La suite, et les explications qui en découlent (qui ne nécessitent pas de revoir les mal-aimés, deuxième et troisième volets), sont plus conventionnelles, mais prouvent qu’en plus de vingt ans, Hollywood a tenté de “faire du Matrix”, mais n’y est jamais parvenu. Une leçon que Lana Wachowski n’hésite pas à nous rappeler, quitte à s’autoparodier pour prouver son point.

Logiquement, Matrix Resurrections ne peut pas être une claque cinématographique comme le fut le premier volet à sa sortie. D’autant que quand il s’agit de filmer des scènes de combat, Lana seule peine à se révéler à la hauteur (celles-ci sont trop rapides, mal cadrées et surtout trop découpées). Heureusement pour tous les fans qui attendaient le retour de la saga, Resurrections n’a pas l’ambition de réinventer la roue, mais bien de rappeler qui l’a popularisé. Et à ce petit jeu, Lana Wachowski, Keanu Reeves et Carrie-Anne Moss s’amusent comme des fous. Comme un standupper qui lâcherait son micro à la fin de son spectacle, le trio rappelle que les boss, c’est eux. Échec et mat. Nous, en tout cas, on attend déjà la suite. – A.M.

*** Réalisé par Lana Wachowski. Avec Keanu Reeves, Carrie-Anne Moss, Yahya Abdul-Mateen II – 148’

The King’s Man: Première mission

Voilà un film qui “complotise” l’histoire.

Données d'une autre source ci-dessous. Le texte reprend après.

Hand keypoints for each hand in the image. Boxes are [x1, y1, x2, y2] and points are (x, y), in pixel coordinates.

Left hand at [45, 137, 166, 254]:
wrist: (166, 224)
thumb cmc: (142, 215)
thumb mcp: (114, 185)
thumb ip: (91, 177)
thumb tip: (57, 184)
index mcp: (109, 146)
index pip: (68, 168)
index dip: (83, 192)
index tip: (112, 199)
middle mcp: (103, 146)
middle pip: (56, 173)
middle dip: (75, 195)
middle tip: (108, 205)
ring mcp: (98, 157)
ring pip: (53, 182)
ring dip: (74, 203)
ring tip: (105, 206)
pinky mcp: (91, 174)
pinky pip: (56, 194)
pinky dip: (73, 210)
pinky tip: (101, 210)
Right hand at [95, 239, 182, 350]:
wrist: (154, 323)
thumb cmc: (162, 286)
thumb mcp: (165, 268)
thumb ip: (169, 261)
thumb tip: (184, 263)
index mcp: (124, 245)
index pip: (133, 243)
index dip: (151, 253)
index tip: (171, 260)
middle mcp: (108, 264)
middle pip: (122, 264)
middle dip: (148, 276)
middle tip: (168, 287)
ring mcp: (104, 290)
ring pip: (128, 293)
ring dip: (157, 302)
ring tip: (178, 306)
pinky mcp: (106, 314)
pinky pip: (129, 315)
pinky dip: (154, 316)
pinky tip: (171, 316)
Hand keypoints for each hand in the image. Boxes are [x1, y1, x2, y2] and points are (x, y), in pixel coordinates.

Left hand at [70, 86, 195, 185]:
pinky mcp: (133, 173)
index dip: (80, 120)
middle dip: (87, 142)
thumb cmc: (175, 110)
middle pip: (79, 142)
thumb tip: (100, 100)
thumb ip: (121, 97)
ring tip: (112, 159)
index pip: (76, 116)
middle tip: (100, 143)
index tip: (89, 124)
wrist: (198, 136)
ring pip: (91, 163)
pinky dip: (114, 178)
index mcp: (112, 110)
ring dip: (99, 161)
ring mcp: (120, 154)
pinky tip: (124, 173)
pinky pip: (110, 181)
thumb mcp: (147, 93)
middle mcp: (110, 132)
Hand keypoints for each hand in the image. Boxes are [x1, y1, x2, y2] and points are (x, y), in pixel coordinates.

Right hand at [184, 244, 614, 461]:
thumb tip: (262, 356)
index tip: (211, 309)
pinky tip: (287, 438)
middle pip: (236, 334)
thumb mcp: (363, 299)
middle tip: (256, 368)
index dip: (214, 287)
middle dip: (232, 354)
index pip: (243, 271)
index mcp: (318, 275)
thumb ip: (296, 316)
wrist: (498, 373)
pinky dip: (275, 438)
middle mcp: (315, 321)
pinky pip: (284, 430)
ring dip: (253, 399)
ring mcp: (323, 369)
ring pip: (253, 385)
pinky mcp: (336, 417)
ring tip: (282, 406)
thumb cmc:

Selon lui, la Première Guerre mondiale n’est rien d’autre que la résultante d’un complot international ourdi par un fou dont les agents ont infecté les bureaux de pouvoir. Un ­patriote britannique retraité (Ralph Fiennes) organise une contre-attaque en ayant, lui aussi, des oreilles traînant dans les mêmes couloirs. On croise Raspoutine, Lénine et on assiste même à l’assassinat de l’archiduc François-Ferdinand à Sarajevo. Tout cela ne se veut pas très sérieux, mais ne déborde hélas pas non plus de second degré. Ce préquel des deux Kingsman est surtout construit autour des notions d’honneur et de patrie. Au-delà de ce petit côté pompeux, les aventures invraisemblables de ces espions particuliers restent plai­santes à suivre. – E.R.

** Réalisé par Matthew Vaughn. Avec Ralph Fiennes, Harris Dickinson, Gemma Arterton, Djimon Hounssou – 131’.

My Kid

Variation contemporaine sur Le Kid de Charlie ­Chaplin, My Kid du cinéaste israélien Nir ­Bergman suit la relation d’Aaron et son fils Uri, jeune homme autiste dont il s’occupe de manière fusionnelle. Mais, en route pour une institution spécialisée obtenue par la mère d’Uri, Aaron décide soudain de fuir sur les routes avec son fils. Le film enchaîne les péripéties psycho-rocambolesques, certaines touchantes (les astuces d’Aaron pour aider son fils à ouvrir les portes et vaincre ses phobies), d’autres plus pénibles (les scènes de crise sont montrées de manière trop latérale malgré le jeu très juste de l’acteur Noam Imber, qui lui-même n’est pas atteint d’autisme), pour un film en forme d’émouvante fugue père-fils. – J.G.

** Réalisé par Nir Bergman. Avec Shai Avivi, Noam Imber, Smadi Wolfman – 94’.